[Wikipedia-l] Problems with anonymous editing of Middle Eastern conflict-related articles

Hr. Daniel Mikkelsen daniel at copyleft.no
Wed Jul 31 14:49:20 UTC 2002


On Wed, 31 Jul 2002, Uri Yanover wrote:

> It is not a secret that Wikipedia is at occasions the scene of massive
> content wars between the supporters of various positions. This is natural
> and expectable, the resolution coming at the end of each such war being an
> improvement to the original article. However, there's one content war that
> is unique, in several ways. It concerns the Arab-Israeli, and
> Palestinian-Israeli conflicts.
>
> During the recent months, Wikipedia has been the target of almost daily
> twiddling, in sum amounting to vandalism, from different supporters of the
> Arab position on the internet, most often editing the page anonymously. I do
> not oppose them stating their views; however, their style of modifying bits
> here and there, copy & pasting copyrighted articles, linking to pages of
> explicitly propagandist nature, coupled with the fact that they do not have
> a clue of what NPOV and Wikipedia in general is all about, creates a serious
> problem.
>
> On the other side of this equation, however, there's me. There aren't too
> many people who are aware of the complex history of the region on Wikipedia;
> out of them, there are fewer less who are ready to share they knowledge (by
> risking to pace on the mine-field of political discussions). Although I do
> not claim to be deeply knowledgeable, it is often only up to me to include
> the Israeli perspective in these articles.

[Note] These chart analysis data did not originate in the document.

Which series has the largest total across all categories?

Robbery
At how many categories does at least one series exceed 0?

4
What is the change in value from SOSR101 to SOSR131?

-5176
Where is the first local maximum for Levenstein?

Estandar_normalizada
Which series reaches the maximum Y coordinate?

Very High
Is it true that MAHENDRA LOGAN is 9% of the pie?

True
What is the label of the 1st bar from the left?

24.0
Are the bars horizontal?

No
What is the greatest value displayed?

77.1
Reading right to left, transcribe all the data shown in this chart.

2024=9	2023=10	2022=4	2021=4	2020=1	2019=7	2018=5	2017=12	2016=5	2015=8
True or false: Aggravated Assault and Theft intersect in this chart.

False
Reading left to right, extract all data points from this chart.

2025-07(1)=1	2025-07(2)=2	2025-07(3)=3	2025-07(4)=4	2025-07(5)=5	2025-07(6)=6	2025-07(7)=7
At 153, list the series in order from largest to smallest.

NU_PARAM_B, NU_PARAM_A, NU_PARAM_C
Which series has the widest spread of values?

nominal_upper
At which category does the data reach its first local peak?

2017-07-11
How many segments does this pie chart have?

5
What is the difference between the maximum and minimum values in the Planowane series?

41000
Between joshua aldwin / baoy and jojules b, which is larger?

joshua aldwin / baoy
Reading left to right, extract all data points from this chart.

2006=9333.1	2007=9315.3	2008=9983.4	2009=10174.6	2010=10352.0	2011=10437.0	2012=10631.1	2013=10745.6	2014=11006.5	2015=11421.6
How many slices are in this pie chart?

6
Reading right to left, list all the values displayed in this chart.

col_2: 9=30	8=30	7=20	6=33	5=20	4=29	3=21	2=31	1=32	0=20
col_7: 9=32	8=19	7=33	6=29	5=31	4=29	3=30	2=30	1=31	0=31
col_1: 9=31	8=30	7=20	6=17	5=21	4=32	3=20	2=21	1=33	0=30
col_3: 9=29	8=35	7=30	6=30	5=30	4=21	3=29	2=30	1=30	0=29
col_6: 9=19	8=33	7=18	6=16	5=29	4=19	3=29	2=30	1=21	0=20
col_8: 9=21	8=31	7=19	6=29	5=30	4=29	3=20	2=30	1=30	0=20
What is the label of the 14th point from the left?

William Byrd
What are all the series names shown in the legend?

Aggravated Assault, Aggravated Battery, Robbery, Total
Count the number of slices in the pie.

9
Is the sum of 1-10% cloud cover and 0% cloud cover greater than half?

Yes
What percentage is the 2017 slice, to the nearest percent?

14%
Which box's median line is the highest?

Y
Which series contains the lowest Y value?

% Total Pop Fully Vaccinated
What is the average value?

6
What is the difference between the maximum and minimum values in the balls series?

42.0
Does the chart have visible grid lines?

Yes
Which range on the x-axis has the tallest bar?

I hold opinions opposite to your viewpoint in these matters (pro-Palestine),
and from this end the problem looks very different. There are tons of Middle
East articles, and they're far too large, and (IMO) are generally only NPOV on
the surface, the deep bias is Israeli.

When I touched some of these articles, my additions and changes were generally
reverted, and the original (imo) biased viewpoints often strengthened. There
were at least four people doing this, you included, and it made me feel very
powerless and depressed about Wikipedia in its entirety. (This is part of the
reason I've called for an npov-dispute page, to be linked to from articles like
this).

However, it appears the situation has changed. Browsing a few of the articles
lightly today I find they're less biased than they used to be, and from your
comments it appears there are fewer stone-walling people maintaining them.

Any conclusions? I still think most of these pages aren't really npov. Someone
suggested splitting up the articles and shortening them - I think that would be
a very good idea. I also think these articles should be marked much more
clearly as being controversion - so that people won't so easily be provoked by
the content being passed off as encyclopedic facts.

While I'm not up to date as to the current content of these articles, I
consider the earlier (and perhaps current) large scale bias in the article to
be just as big a problem as small but numerous vandalisms.